LISE MOLIMARD, chef de projet Académie des AJA et responsable innovation de l'association Aïda

Damien Dubois • sept. 21, 2023

Échange entre deux citoyens engagés après été touché par un cancer en tant qu'Adolescent Jeune Adulte (AJA)


CELINE FERON

Lise Molimard

Chef de projet Académie des AJA, et responsable innovation, Association Aïda

Lise, nous nous connaissons bien et de nombreux parallèles pourraient être faits entre nos histoires. Peux-tu commencer par te présenter à nos lecteurs ?


J'ai 27 ans. Je viens d'avoir une petite fille, qui a presque un an. Cela n’était pas gagné d'avance après un cancer jeune. J'ai eu une tumeur rhabdoïde, assez rare avec un parcours assez complexe. J’ai malgré tout continué mes études de biologie. L’engagement associatif a été naturel et rapide après mon premier cancer et avant même ma rechute. 

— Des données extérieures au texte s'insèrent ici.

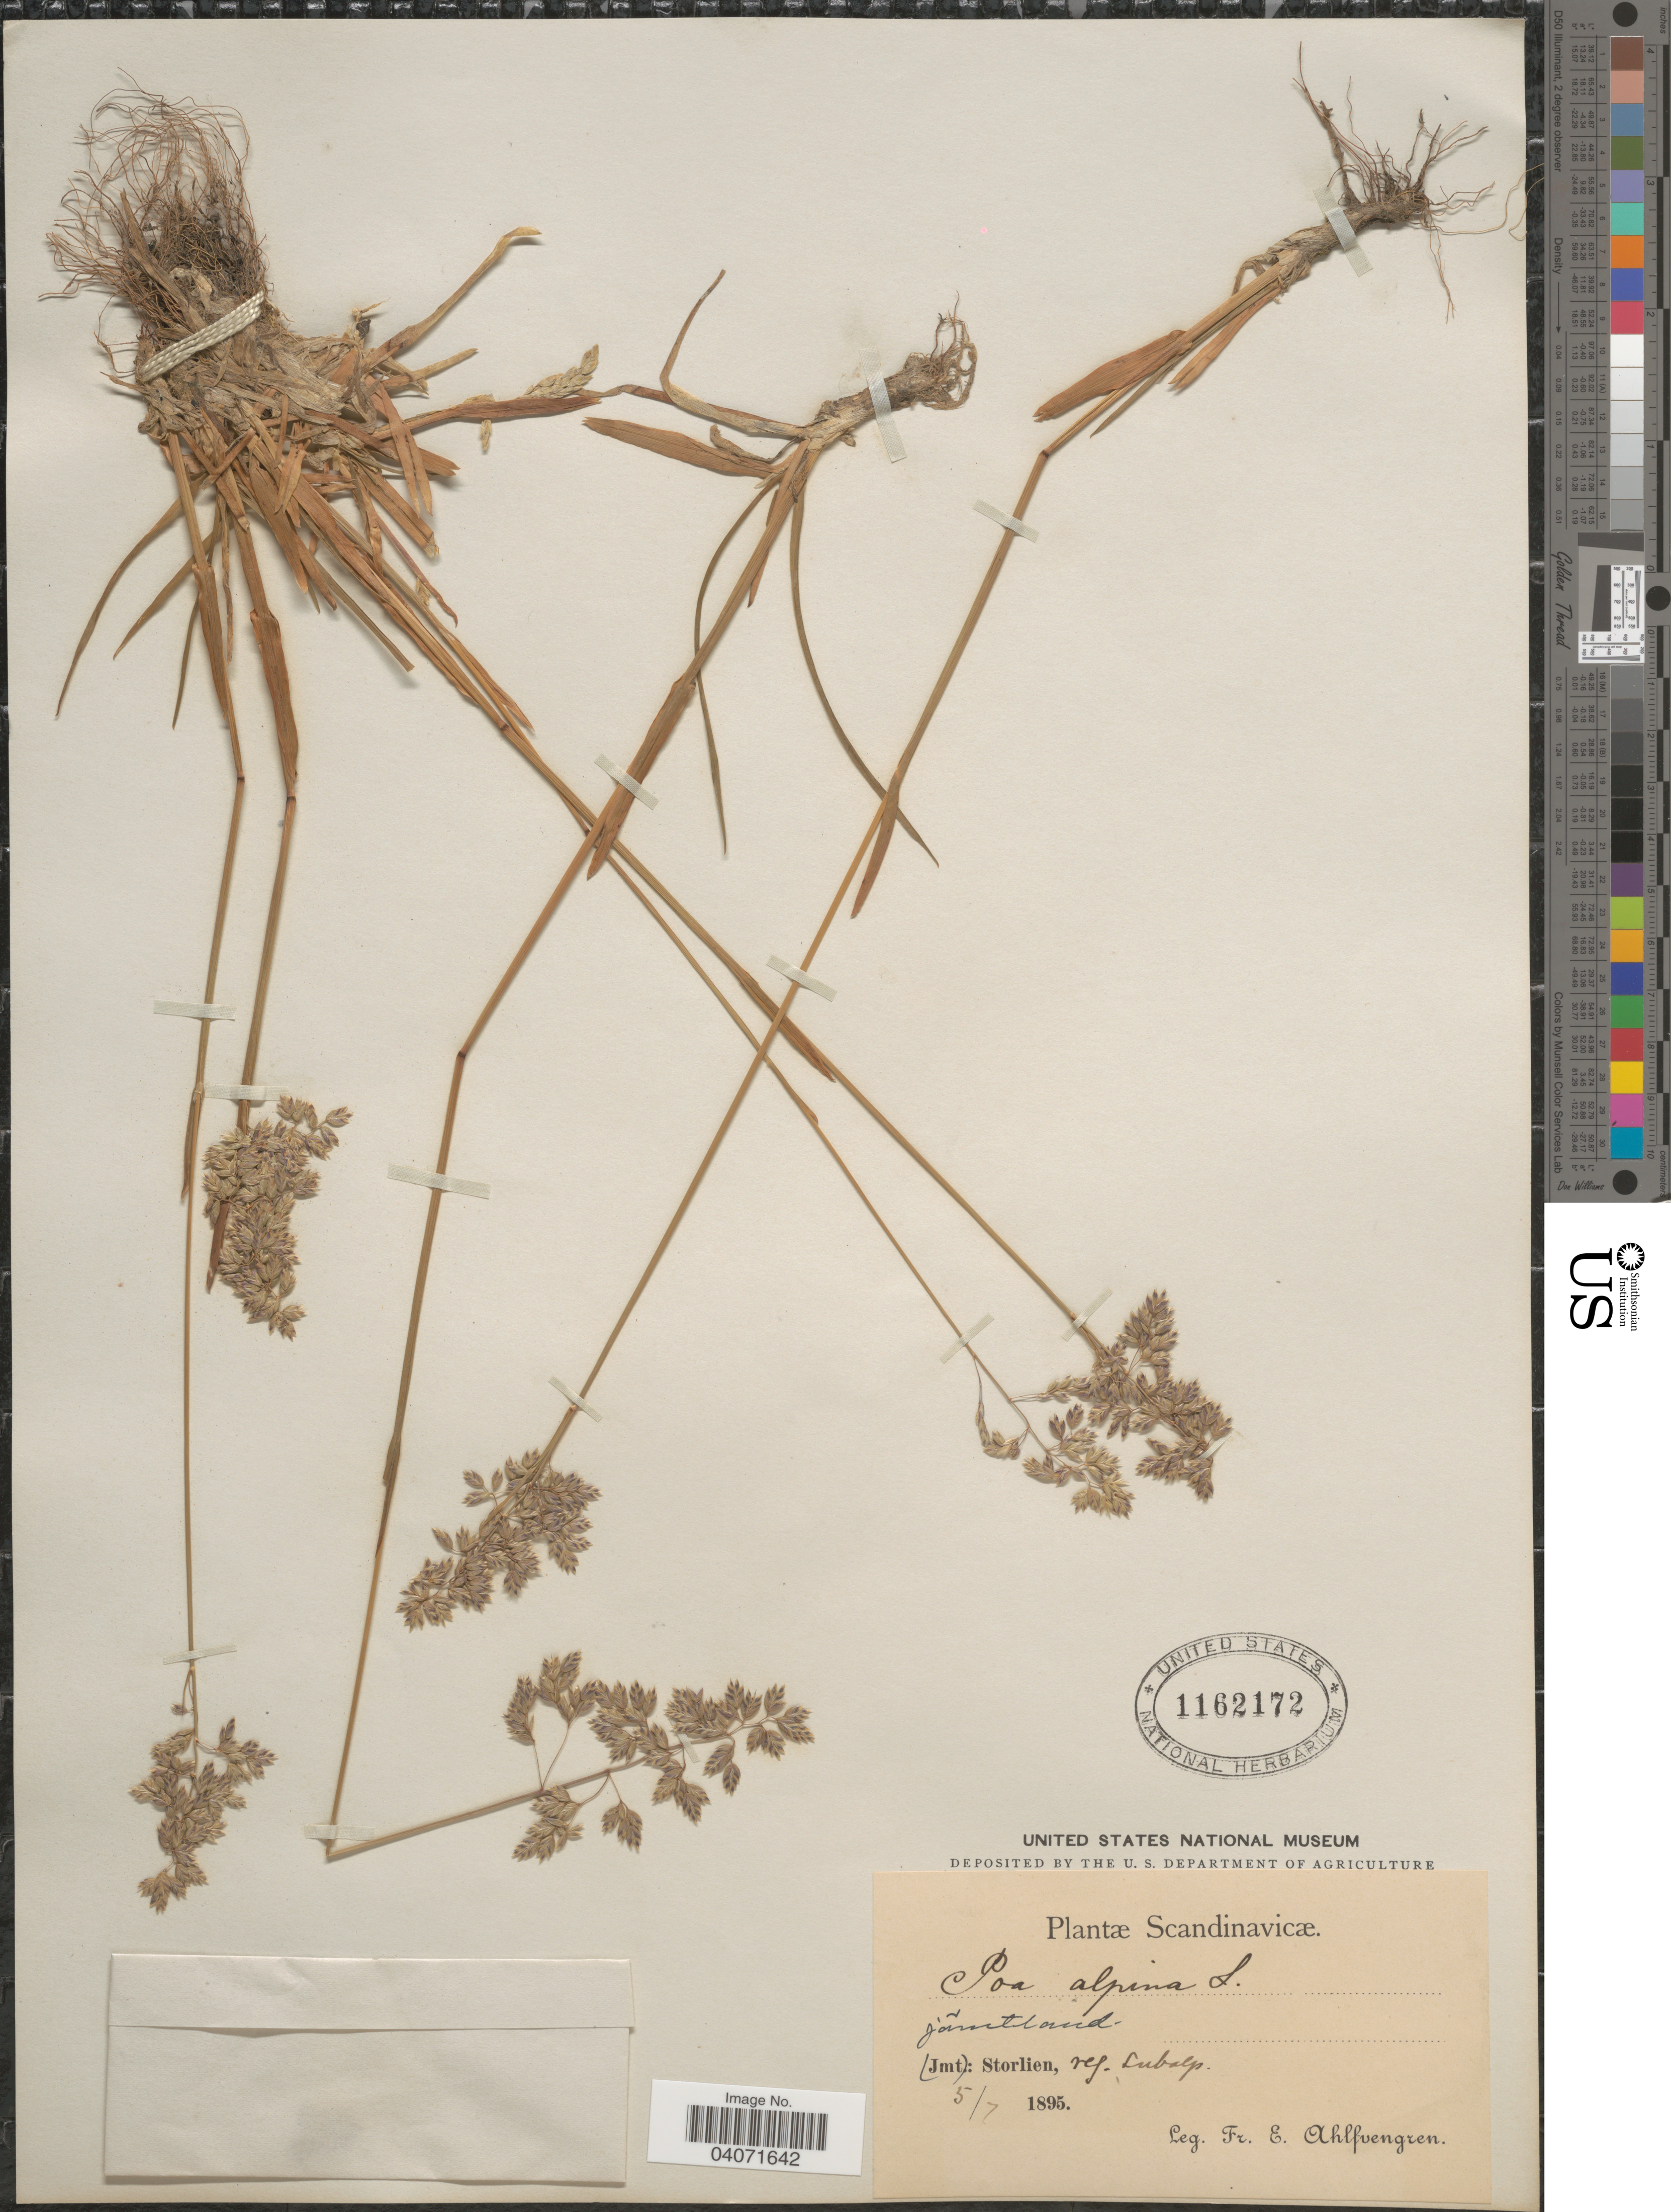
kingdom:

Dès la fin de mes traitements, j'ai rencontré l'association « On est là ». Anne-Sophie, la présidente faisait son Tour de France des unités Adolescents et Jeunes Adultes (AJA). J’ai voulu monter une unité à Angers mais le centre n’était pas assez important pour créer une dynamique locale. Je me suis donc engagée dans l’association en tant que Community manager avec une appétence pour la vulgarisation scientifique, au regard de mes études.

 

J’ai d'abord suivi un master professeur des écoles à Angers. Juste après ma rechute, je suis partie me réorienter à Bordeaux en médiation des sciences qui regroupait tout ce que j'aimais et ce que j'expérimentais avec l'association. Progressivement, je me suis impliquée et j’ai fait plein de belles rencontres notamment lors d’un week-end. J’étais timide et je ne savais pas du tout comment j'allais être accueillie. Cela a été un déclic.


En tant qu’ancien AJA qui va commémorer ses 30 ans de diagnostic, je me reconnais beaucoup dans cette présentation. Comme pour moi, ces rencontres semblent le levier d’un engagement durable ?


Tout à fait. Je me suis beaucoup investie à « On est là » mais aussi à Bordeaux dans une collectif de vulgarisation des sciences après avoir été repérée par une responsable d'un des sites de recherche intégrés sur le cancer, les SIRIC. Je venais souvent aux événements grand public et aux groupes de travail le soir pour développer ma culture scientifique et mon réseau. Elle a accepté de me prendre en stage de Master 2 pour un poste d'assistante de communication et d'implication des patients en 2019. J’y suis restée trois ans avec cette double casquette de communicante et d’ancienne patiente. En effet, je communiquais autour des projets de recherche mais ma mission était aussi de réfléchir à l’implication des patients ; ce qui était nouveau à ce moment-là. 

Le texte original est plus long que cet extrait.